# ADORABLE pin cushion idea!!



## ErinP (Aug 23, 2007)

So I was actually looking for a belly band tutorial for my weiner dog who has suddenly decided he needs to mark in my house!! :hair
...When I found this tutorial--
http://www.onepearlbutton.com/2009/05/tutorial-doggie-belly-band.html
that includes THIS picture:








Do you see that darling pin cushion?? I _love_ it! 

So I headed over to eBay to look for old dessert cups and kept finding teacups that I liked better. Then I tripped over this idea instead:








http://tipnut.com/22-free-pincushion-patterns/

I don't need quite that much froo-froo, but I really like the idea of using an old teacup/saucer set and going with the simpler fabric/ribbon of the top pic. 
My 10 year old pointed out that I have a bunch of cups and saucers, but somehow I don't think my mother (or grandmother) would forgive me for gluing one of my great grandmother's teacups to a saucer. So I'm watching eBay for just the right one!

Anyway, I thought this was just too cute of an idea not to share!


----------



## MacaReenie (Mar 1, 2008)

Love this one!! Thanks for sharing! Going to be on the lookout now at Goodwill!


----------



## Katskitten (Aug 5, 2010)

Try "ShopGoodwill.com". You would be surprised at the stuff they have and it is almost better than eBay.


----------



## Texasdirtdigger (Jan 17, 2010)

Ah ha!! There is one of my easy make christmas gifts!!
Thanks!!!


----------



## Tinker (Apr 5, 2004)

There are some really adorable cushions on that site---some very creative people. Thanks for sharing!!!!
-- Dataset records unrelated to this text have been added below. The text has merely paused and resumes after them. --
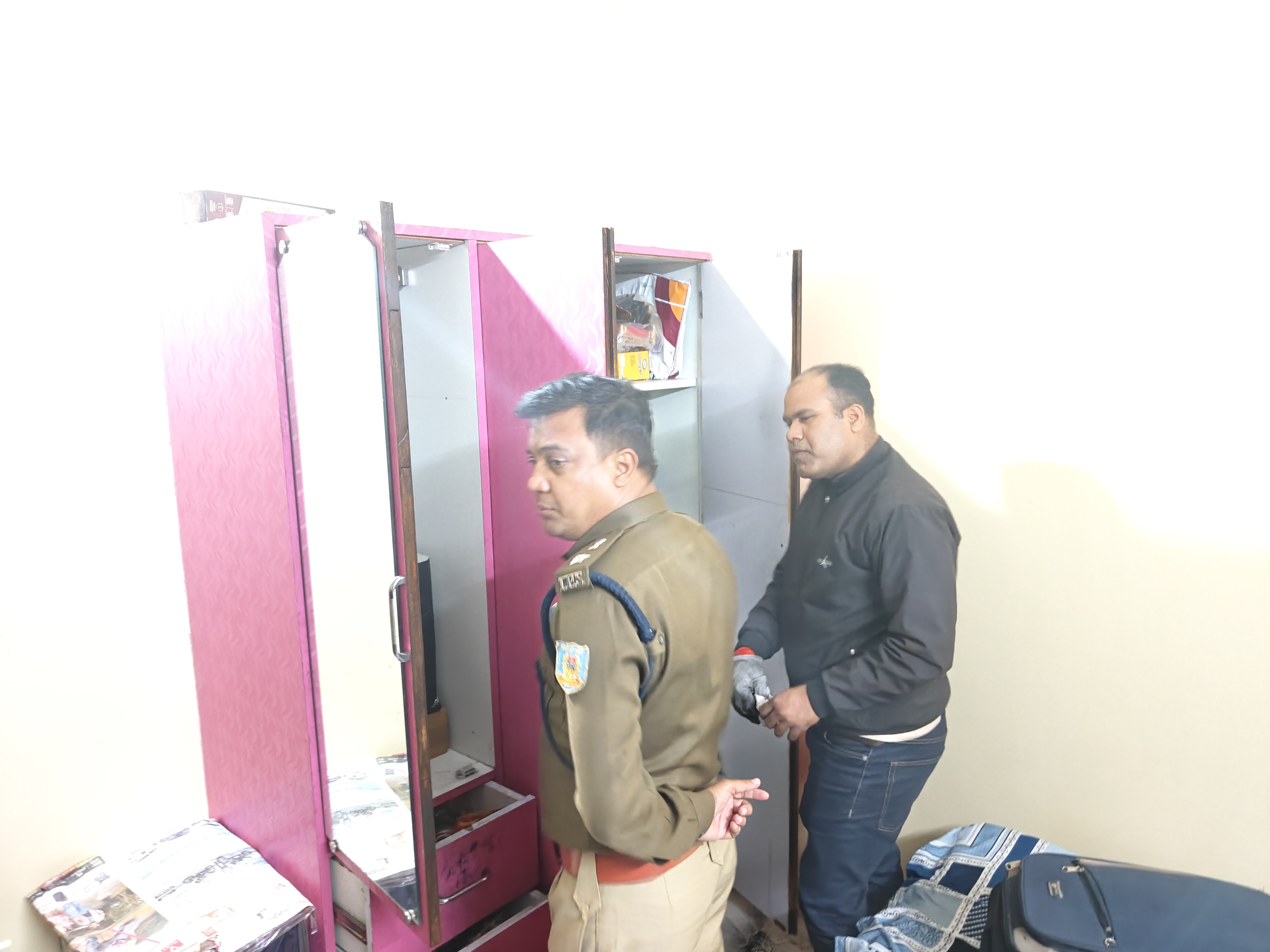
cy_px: 476
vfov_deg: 56.8
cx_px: 635
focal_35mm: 24
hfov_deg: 71.6
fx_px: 881
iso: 2500
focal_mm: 5.59
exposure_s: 1/20
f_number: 1.8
Katskitten, I soooooooo do NOT need another selling site to get addicted to! They do have fabris, even sewing machines on that site, and an almost done handmade quilt---I might be there all day!


----------



## Katskitten (Aug 5, 2010)

Tinker said:


> There are some really adorable cushions on that site---some very creative people. Thanks for sharing!!!!
> 
> Katskitten, I soooooooo do NOT need another selling site to get addicted to! They do have fabris, even sewing machines on that site, and an almost done handmade quilt---I might be there all day!


Tinker, 
That has been our problem lately.  :spinsmiley: We have been spending waaaayyyy tooo much time on that site and I have spent way to much $$$$ on fabrics lately but oh well. The local JoAnns are closing out two smaller stores and opening a big super store this coming week. I got a lot of stuff for my stash for 75% off. I have yet to go see how much they dropped it too this week.. 
That is where I recently got a NICE Singer 319K and will post pics once I get my newer pc back up and running. 
what the heck the site is fun and we only live once so they say. LOL


----------



## CJ (May 10, 2002)

That is adorable!


----------